Without uttering a syllable, Lisa had disarmed him. Brought the doctor over. Enlisted a convert. “Delicioused” him was Joe’s colorful expression for her gift, a term he’d invented upon witnessing the effect for the very first time at a law school keg party. Watching Lisa sip a beer and immobilize a semicircle of men, he’d been reminded of his granddad Wilbur using a Barlow pocketknife to cut Golden Delicious apples into quarters and drop the pieces inside a rabbit gum. He’d take young Joe along with him on fall mornings to empty his traps, traps that were usually full of doomed, nose-twitching, grayish brown wild rabbits who’d chased the bait to a dead end, even though the creatures had to realize no meal could be worth pushing into a narrow plank box with a door curiously suspended above its entrance.
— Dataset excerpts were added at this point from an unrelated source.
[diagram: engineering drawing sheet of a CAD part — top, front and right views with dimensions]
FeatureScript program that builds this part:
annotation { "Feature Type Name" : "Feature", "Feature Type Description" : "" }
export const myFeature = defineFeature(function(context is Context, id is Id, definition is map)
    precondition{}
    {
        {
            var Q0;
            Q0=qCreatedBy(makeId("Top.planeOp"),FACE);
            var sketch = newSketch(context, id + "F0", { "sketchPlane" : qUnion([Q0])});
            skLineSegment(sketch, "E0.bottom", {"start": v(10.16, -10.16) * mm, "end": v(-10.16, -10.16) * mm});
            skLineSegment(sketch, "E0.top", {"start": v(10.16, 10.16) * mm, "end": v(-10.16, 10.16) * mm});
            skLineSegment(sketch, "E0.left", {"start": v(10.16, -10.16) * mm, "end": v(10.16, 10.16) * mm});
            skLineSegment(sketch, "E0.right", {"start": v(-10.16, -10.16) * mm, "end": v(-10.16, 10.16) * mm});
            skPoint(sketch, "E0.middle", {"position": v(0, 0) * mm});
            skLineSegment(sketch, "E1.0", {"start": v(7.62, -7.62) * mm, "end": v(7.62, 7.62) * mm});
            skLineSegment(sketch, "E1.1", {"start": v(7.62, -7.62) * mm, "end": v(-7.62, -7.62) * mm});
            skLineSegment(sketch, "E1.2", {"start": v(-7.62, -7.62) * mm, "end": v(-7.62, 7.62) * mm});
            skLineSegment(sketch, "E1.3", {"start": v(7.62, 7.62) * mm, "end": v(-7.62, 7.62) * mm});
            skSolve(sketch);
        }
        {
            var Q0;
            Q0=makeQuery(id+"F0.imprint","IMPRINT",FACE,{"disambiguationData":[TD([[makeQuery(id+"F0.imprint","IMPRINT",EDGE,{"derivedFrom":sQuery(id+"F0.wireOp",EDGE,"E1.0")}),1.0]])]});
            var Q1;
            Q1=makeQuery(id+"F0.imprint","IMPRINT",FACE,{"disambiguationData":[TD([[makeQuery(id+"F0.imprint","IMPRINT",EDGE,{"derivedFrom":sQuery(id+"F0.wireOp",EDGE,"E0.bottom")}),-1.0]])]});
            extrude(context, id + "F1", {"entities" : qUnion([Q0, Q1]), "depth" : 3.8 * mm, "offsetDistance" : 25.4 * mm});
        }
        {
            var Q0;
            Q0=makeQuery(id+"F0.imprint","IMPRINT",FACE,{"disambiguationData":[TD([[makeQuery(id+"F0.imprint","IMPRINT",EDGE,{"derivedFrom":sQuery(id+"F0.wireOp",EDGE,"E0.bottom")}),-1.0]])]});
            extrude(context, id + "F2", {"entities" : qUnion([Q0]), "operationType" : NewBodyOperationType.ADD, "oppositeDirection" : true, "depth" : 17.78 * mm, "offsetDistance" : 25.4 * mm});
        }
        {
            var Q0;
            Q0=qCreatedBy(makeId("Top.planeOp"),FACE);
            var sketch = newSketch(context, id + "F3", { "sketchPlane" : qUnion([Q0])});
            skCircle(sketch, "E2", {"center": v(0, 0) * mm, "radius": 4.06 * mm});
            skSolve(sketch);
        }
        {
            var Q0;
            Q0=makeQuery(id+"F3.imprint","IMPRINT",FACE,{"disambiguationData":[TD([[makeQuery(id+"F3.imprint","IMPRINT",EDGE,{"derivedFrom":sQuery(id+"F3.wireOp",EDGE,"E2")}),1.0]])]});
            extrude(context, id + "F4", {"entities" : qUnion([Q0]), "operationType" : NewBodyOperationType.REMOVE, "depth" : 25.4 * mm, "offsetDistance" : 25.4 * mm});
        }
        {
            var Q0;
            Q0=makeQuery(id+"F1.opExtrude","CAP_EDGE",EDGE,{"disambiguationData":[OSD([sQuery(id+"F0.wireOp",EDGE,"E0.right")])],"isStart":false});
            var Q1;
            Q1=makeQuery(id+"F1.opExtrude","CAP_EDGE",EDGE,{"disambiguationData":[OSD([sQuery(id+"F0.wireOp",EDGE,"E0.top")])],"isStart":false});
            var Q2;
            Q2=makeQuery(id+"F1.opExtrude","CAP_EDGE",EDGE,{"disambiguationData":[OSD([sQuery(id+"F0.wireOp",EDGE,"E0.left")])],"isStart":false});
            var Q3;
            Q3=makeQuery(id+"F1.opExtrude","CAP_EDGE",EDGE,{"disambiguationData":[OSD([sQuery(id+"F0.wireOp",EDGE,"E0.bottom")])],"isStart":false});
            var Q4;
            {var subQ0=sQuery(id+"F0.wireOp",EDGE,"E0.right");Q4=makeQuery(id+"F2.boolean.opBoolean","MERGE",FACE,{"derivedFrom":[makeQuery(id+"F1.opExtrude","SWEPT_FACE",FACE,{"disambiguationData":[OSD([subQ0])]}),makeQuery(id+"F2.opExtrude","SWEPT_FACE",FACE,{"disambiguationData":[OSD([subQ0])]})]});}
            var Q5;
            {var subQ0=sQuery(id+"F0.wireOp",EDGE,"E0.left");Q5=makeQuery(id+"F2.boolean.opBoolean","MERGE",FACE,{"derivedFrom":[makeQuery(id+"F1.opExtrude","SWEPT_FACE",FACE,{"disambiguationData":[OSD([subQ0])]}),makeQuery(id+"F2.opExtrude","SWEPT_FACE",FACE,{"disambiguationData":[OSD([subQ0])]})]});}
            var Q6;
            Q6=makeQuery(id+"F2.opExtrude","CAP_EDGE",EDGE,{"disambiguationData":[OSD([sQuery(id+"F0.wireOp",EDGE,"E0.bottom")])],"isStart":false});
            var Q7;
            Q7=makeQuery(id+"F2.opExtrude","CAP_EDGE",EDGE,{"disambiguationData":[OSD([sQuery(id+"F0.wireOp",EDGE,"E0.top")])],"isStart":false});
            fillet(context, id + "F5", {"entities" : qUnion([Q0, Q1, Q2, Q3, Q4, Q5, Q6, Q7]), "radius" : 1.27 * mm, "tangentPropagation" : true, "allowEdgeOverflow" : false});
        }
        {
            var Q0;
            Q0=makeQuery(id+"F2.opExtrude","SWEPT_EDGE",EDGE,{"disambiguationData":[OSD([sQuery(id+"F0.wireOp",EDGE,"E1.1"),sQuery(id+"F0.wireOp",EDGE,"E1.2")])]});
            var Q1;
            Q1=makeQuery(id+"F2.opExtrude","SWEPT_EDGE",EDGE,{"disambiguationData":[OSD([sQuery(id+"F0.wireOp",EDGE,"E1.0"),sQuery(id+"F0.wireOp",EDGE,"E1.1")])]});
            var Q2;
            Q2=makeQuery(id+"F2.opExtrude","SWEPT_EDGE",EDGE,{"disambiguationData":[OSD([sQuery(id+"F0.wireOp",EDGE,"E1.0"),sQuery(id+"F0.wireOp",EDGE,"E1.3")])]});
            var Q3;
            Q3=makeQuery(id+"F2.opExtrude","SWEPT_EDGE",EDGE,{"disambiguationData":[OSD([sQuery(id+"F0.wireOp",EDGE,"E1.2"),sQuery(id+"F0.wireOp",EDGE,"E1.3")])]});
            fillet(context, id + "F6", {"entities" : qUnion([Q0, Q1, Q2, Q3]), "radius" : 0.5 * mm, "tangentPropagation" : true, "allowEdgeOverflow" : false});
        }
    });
Wilbur would kill and skin the rabbits on the spot, then carry them home for stew or to coat in flour and fry in a black skillet.
Not only was Lisa Stone smart as hell, but even in her forties she was also gorgeous, the beneficiary of a rarefied, finely fashioned perfection, her birthright a ceaseless allure, the va-va-voom craft of a very accomplished—and perhaps puckish—divine hand, as if she were Aphrodite’s off-the-books project. Embedded in this loveliness was a profound streak of decency and an unmistakable kindness, and her hospitable heart was always present, too, just as apparent as her striking features and starlet’s figure, so much so that very few people—men or women—ever resented her extraordinary looks, and she could convey it all, the whole delicious, rabbit-gum kit and caboodle, with as little as a smile or the set of her head.